The most widely used feature for availability in a virtualized environment is vSphere HA. vSphere HA provides the foundation for a highly available environment by monitoring the virtual machines and the hosts upon which they run.

In vSphere 5.0, the vSphere HA feature has been completely rewritten by VMware from the ground up. This was done to increase the scalability, reliability, and usability of vSphere HA. Each of these factors, and the enhancements incorporated to support them, are described below.


Scalability

With the increased usage of VMware products in today’s modern datacenter comes a need to provide a scalable solution for high availability. The redesign of vSphere HA provides this foundation.
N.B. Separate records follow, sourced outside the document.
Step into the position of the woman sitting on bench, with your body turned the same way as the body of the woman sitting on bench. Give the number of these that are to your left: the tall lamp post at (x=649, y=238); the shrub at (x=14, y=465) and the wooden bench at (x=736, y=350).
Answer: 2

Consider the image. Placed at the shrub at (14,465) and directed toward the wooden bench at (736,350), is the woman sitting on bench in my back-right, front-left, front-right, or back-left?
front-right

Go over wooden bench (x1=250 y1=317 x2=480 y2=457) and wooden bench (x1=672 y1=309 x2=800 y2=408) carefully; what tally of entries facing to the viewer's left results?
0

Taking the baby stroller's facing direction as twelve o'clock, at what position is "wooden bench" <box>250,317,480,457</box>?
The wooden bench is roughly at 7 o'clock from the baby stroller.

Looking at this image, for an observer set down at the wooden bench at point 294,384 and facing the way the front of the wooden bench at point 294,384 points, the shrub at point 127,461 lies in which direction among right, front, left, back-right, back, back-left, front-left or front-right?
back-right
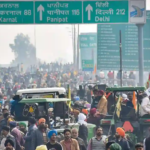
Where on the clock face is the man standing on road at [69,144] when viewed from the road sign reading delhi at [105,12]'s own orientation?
The man standing on road is roughly at 12 o'clock from the road sign reading delhi.

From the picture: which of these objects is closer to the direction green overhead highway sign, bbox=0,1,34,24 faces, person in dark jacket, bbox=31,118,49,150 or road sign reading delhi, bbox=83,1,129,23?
the person in dark jacket

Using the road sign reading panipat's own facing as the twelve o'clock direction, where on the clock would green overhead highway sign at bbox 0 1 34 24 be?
The green overhead highway sign is roughly at 3 o'clock from the road sign reading panipat.

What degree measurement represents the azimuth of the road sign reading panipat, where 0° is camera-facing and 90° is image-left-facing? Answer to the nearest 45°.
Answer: approximately 0°
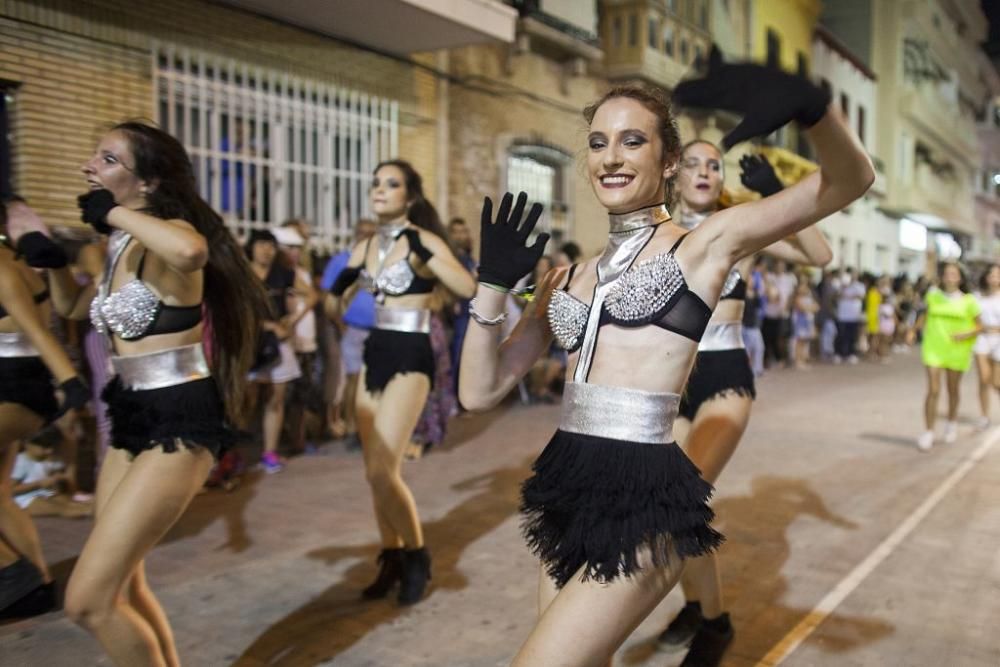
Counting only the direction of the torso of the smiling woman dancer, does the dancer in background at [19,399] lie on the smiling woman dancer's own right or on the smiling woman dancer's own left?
on the smiling woman dancer's own right

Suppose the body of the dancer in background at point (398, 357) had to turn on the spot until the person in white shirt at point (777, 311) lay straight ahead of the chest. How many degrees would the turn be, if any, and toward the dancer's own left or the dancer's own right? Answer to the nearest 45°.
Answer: approximately 180°

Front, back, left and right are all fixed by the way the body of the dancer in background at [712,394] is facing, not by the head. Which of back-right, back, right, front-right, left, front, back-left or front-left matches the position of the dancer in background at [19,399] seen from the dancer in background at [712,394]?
front-right

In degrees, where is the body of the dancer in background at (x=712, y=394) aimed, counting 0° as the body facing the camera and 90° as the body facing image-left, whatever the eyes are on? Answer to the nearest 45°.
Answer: approximately 45°

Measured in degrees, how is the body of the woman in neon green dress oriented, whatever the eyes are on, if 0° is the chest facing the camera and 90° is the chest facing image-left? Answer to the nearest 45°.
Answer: approximately 0°

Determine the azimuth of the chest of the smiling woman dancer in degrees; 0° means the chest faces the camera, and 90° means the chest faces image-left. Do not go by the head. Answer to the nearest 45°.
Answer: approximately 45°

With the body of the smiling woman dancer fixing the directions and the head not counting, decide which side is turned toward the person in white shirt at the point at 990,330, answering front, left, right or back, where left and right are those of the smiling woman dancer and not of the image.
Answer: back
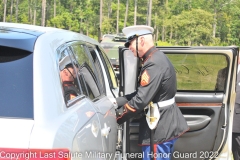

One of the biggest changes with vSphere HA is that the concept of primary and secondary nodes has been completely removed. The new model incorporates a master-slave relationship between the nodes in a cluster, where one node is elected to be a master and the rest are slaves. The master node coordinates all availability actions with the other nodes and is responsible for communicating that state to the VMware vCenter Server. This model eliminates a significant amount of planning in the architecture design of a highly available environment. No longer must administrators worry about what hosts are their primary nodes and where they are located. This is especially significant when implementing vSphere HA on blade chassis and in stretched cluster environments.




The support for IPv6 networking in vSphere HA enables IT departments in need of a larger addresses space to fully leverage their network infrastructure.

vSphere HA now also includes an enhanced deployment mechanism. This enhancement allows administrators to complete tasks in a fraction of the time required previously, such as with deployment of the vSphere HA agent, vSphere HA configure, unconfigure, reconfigure, and so on.

Usability

Although most of the enhancements made to vSphere HA are not visible to the end user, there was a focus on improving the usability.

The user interface has been enhanced to allow for users to quickly identify the role a node in the cluster plays, as well as its state. Messages reporting error conditions have also been made easier to understand and act upon. When problems do occur, there is just one log file that must be reviewed, greatly decreasing the time to resolution.